By Richard von Busack
Werner Herzog examines the internet itself in Lo and Behold: Reveries of a Connected World, a documentary in 10 chapters.
Just as “What God hath wrought” was the first message transmitted by telegraph, the first message conveyed by the internet was the single word, “Lo.” It sounds biblical. But this message sent between labs at UCLA and Stanford was nothing but a glitch: It was supposed to read “Lo[g In]” and then the system crashed.
Herzog visits the site of this historic transmission, which occurred on October 29, 1969 at 10:30pm. Observing the non-descript UCLA hallway, Herzog mutters, “The corridor here looks horrible.” He’s welcomed to a small office still containing the metal monolith that transmitted the word. The computer is about 5 feet tall, a piece of military hardware. Scientist Leonard Kleinrock, present at the creation, opens up the machine to give Herzog a whiff of vintage computer guts.
The bounty of the internet is part of these observations. Carnegie Mellon professor Adrien Treuille demonstrates a game to design folding molecules, a pretty game of lights and musical tones, intended to help war against disease.
But one loves a Herzog documentary not for bright sides, but for his sensitivity to bad vibes. He visits the victims of a spectacularly vicious internet hazing: The Catsouras family of Southern California, deluged with emails of their daughter Nikki’s fatal car crash, carrying captions such as, “Woo hoo, Daddy! I’m still alive.” “Woo-hoo,” Herzog repeats, incredulous.

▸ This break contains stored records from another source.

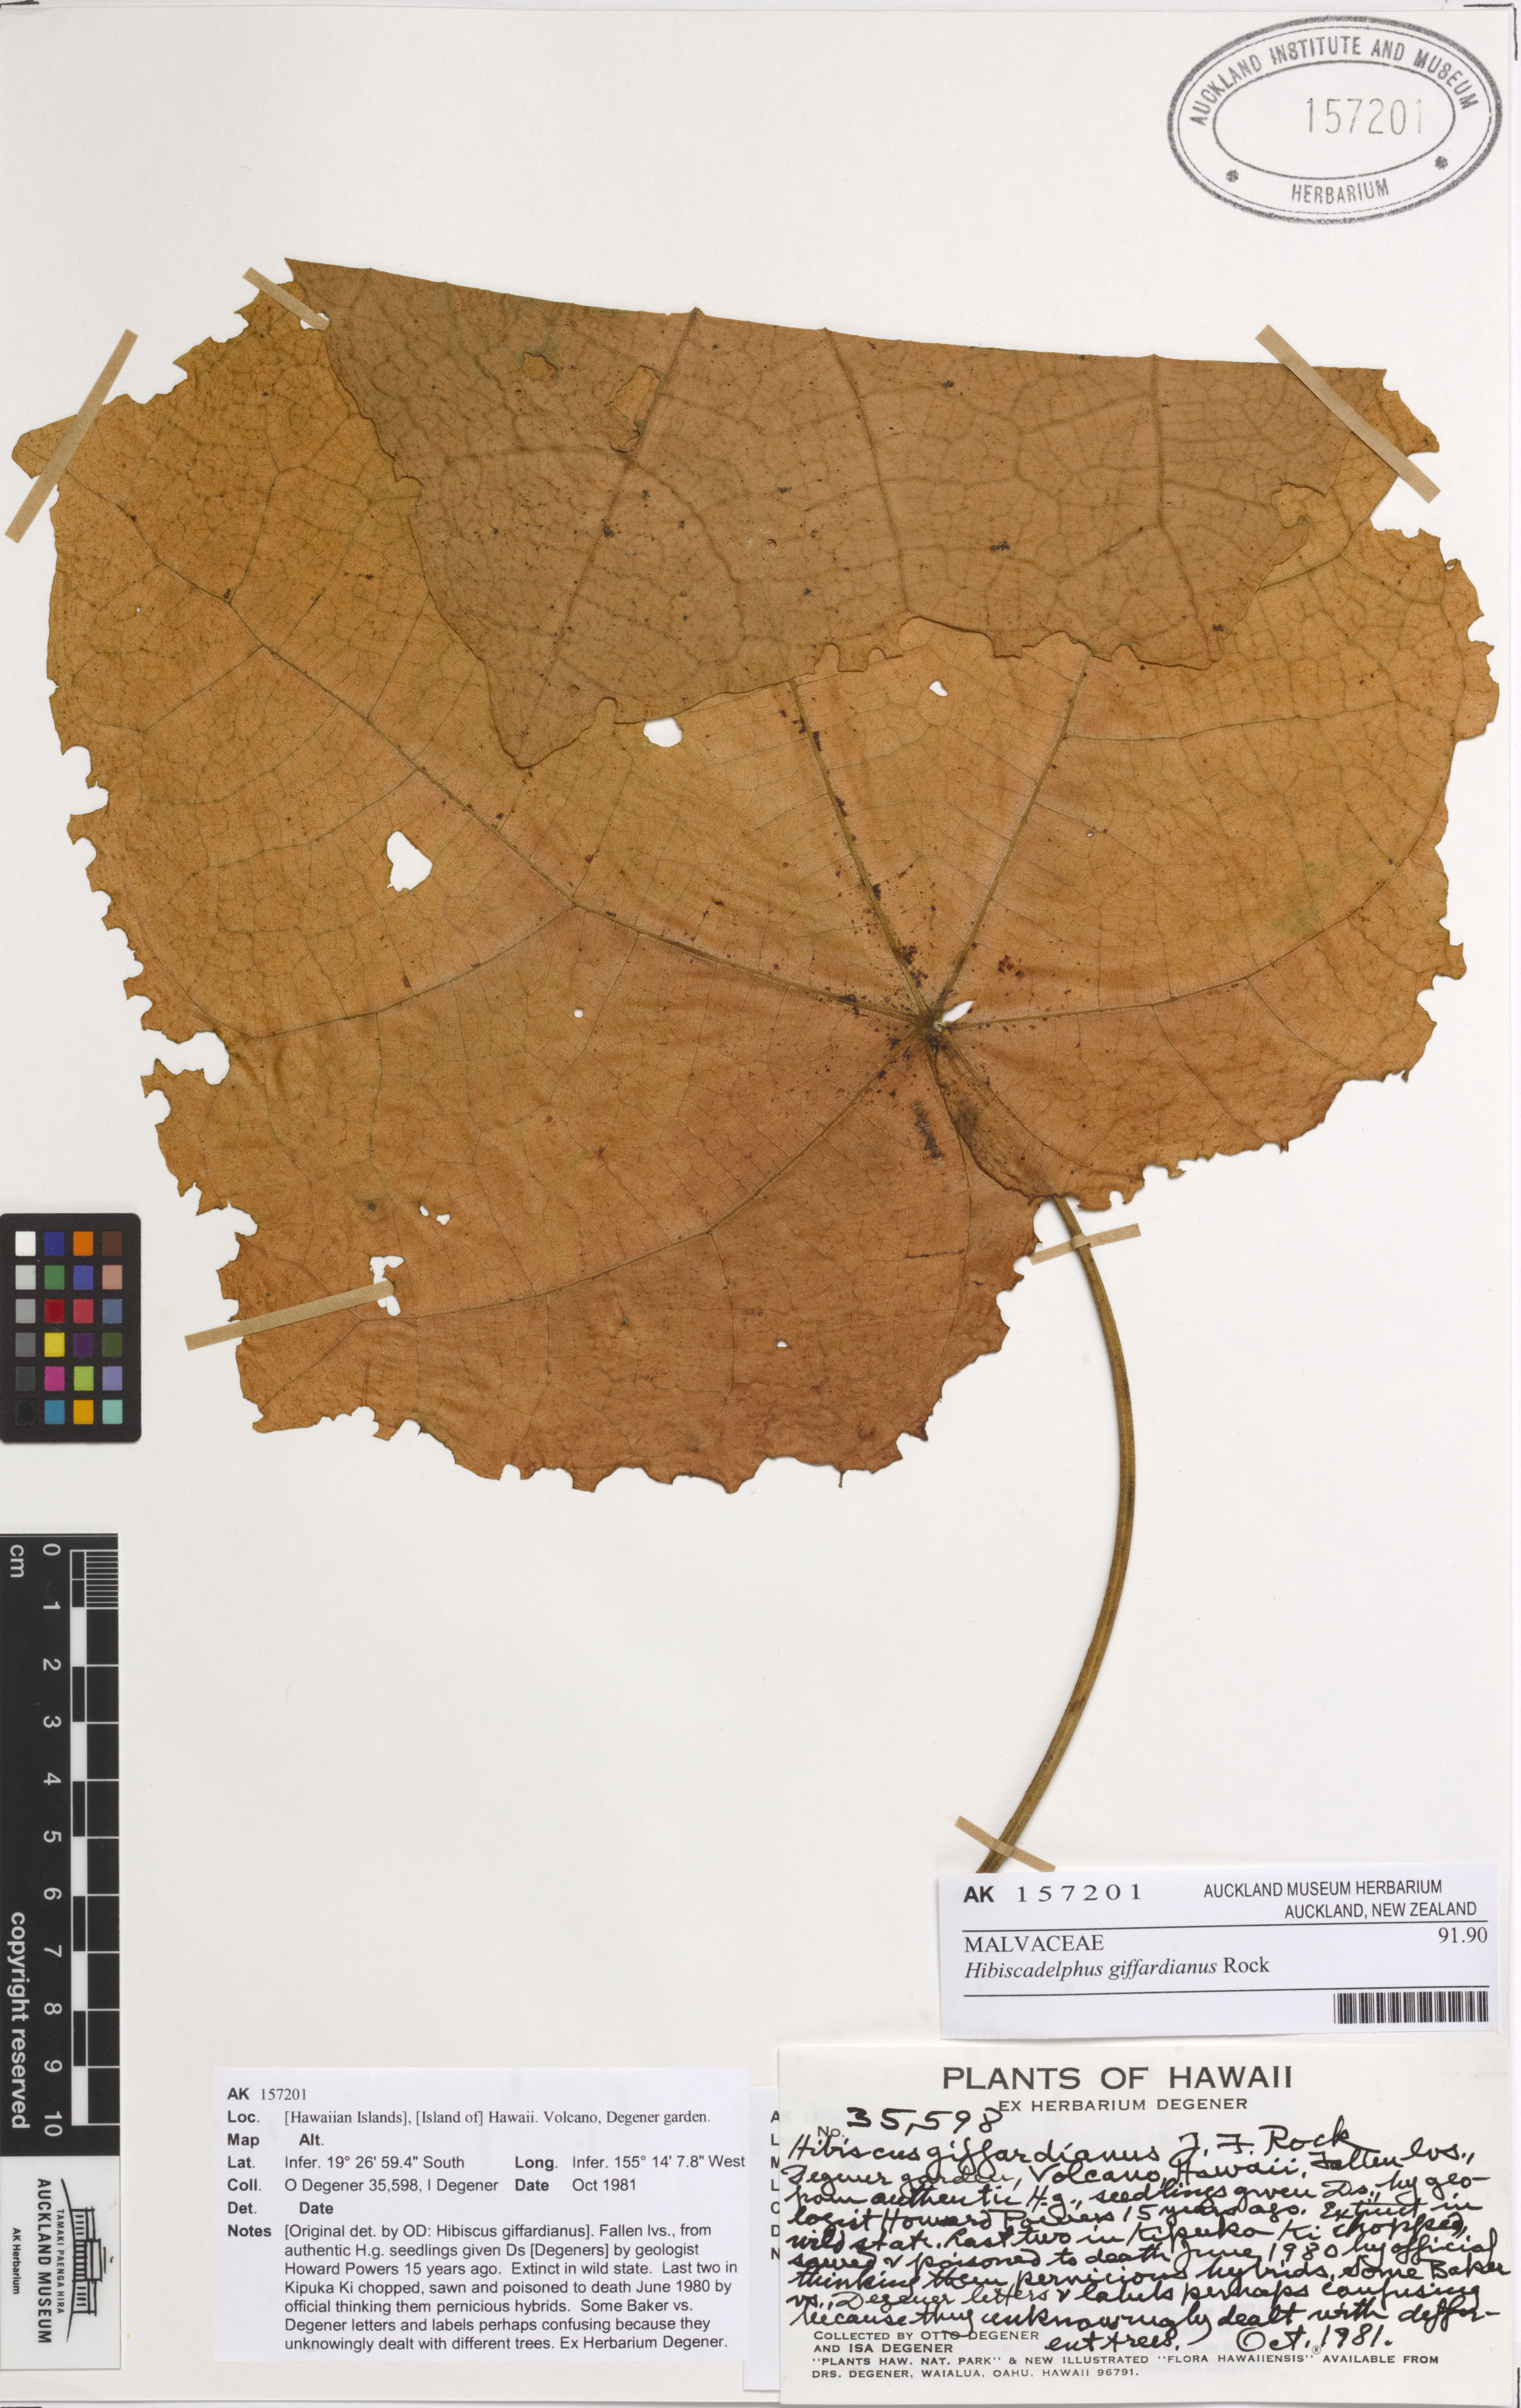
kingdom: Plantae
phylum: Tracheophyta
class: Magnoliopsida
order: Malvales
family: Malvaceae
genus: Hibiscadelphus
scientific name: Hibiscadelphus giffardianus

In a West Virginia valley where cell phone transmissions are banned to aid the search for interstellar signals from a massive telescope, Herzog encounters a small colony of people who are hiding from the internet—Jennifer Woods, like the Michael McKean character on Better Call Saul, is infernally sensitive to electromagnetic radiation.
Here is a mixed bag of observations, with an ultimate point. We don’t realize how dependent we are on this World Wide Web, subject to utter collapse due to hacking, solar flares or some other unseen danger—perhaps even, ridiculous though it sounds, Skynet-style sentience. What’s more scary—contemplating the vanishing of the internet, or contemplating its very existence, its possibilities for surveillance and harm?
‘Lo and Behold: Reveries of a Connected World’ opens Friday, Aug. 19 at the Christopher B. Smith Rafael Film Center; rafaelfilm.cafilm.org.